An old man accosted me yesterday morning. Accosted is too strong a word, but I am not sure how else to put it. He saw me just as I walked out of our apartment building, and started talking. Something about telegrams and mental illness and NIMHANs and medicines.... All the time, I was thinking, "Oh hell, why me, why me! Why can't he go away and bother someone else"? I was going to pick up little man and I had just 10 minutes to go.
But he just wouldn't walk away and kept rambling on. Was he mentally ill? I am not sure, he certainly appeared lucid enough. He didn't seem disoriented or lost, as a person with dementia would seem to be. Out of the corner of my eye, I could see Naveen, our building's security guard (who lives here with his family), watching. I glanced uncertainly at him, hoping he would come shoo the man away. He didn't.
And yet, I didn't, couldn't, walk on, pretending this old man didn't exist. Instead I wondered why was he doing this? Where was his family? And then I thought of my own father, 83-going-on-84. He has dementia. And he has gone missing two times--once for more than 17 hours, and on another occasion for four-five hours. When my father was wandering around, did he approach people like this man? Ask for money? I honestly don't know.
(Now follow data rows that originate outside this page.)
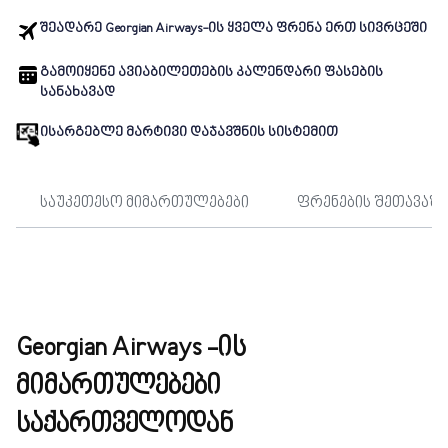
შეადარე Georgian Airways-ის ყველა ფრენა ერთ სივრცეში
გამოიყენე ავიაბილეთების კალენდარი ფასების
სანახავად
ისარგებლე მარტივი დაჯავშნის სისტემით
საუკეთესო მიმართულებები
ფრენების შეთავაზე
Georgian Airways -ის
მიმართულებები
საქართველოდან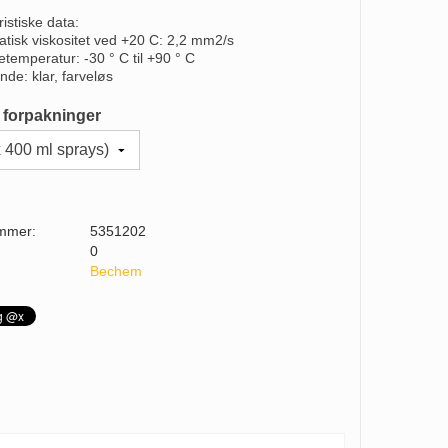
istiske data:
atisk viskositet ved +20 C: 2,2 mm2/s
etemperatur: -30 ° C til +90 ° C
nde: klar, farveløs
 forpakninger
mmer:
5351202
0
Bechem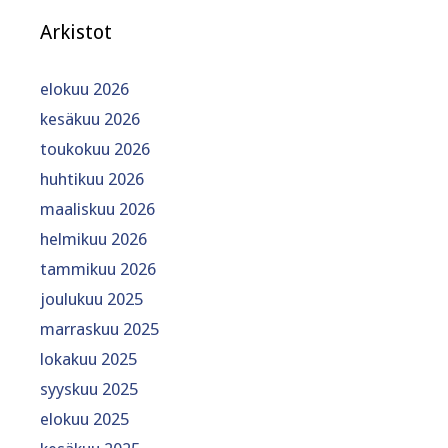
Arkistot
elokuu 2026
kesäkuu 2026
toukokuu 2026
huhtikuu 2026
maaliskuu 2026
helmikuu 2026
tammikuu 2026
joulukuu 2025
marraskuu 2025
lokakuu 2025
syyskuu 2025
elokuu 2025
So I gave the old man a Rs 100 note, and he carefully tucked it among other smaller denomination notes, in his wallet. Then he slowly shuffled away.
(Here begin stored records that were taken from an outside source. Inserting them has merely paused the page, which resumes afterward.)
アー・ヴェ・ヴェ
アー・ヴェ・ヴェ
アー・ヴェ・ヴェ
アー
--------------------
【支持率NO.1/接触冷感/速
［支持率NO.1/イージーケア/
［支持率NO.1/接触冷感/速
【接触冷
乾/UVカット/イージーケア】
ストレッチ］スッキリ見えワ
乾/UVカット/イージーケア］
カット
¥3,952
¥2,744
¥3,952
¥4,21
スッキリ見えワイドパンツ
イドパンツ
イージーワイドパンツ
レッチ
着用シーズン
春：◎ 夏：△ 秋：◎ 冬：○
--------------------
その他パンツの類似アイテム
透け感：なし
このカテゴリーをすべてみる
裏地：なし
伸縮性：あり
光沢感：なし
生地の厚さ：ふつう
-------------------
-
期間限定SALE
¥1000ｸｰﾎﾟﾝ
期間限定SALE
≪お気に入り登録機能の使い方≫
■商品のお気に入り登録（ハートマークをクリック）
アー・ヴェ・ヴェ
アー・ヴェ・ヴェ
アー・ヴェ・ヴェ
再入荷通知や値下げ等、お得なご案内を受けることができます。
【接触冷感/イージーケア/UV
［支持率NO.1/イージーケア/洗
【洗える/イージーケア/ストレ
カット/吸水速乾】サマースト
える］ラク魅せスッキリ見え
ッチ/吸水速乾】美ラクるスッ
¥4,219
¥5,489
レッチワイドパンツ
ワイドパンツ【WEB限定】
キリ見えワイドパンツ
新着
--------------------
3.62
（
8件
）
This old man, he was not ill. He simply wanted money. And he probably was spinning me a yarn, but I really don't care. For me, this old man and the way he came up to, reminded me of my father. And the times he went missing. Because both times, someone did help him and someone did alert the police. For that is how he came back to us. If people had turned away, ignored my father, he would still be a missing person today.
That morning, that is what I thought of when I saw the old man before me, spinning me a yarn just so he could get me to pay him something. Yes, maybe I am a sucker for such stories. But in any case, what can be more heartrending than seeing an old man so desperate that he goes up to a total stranger asking for money. That is why I did not turn away, when that old man came up to me.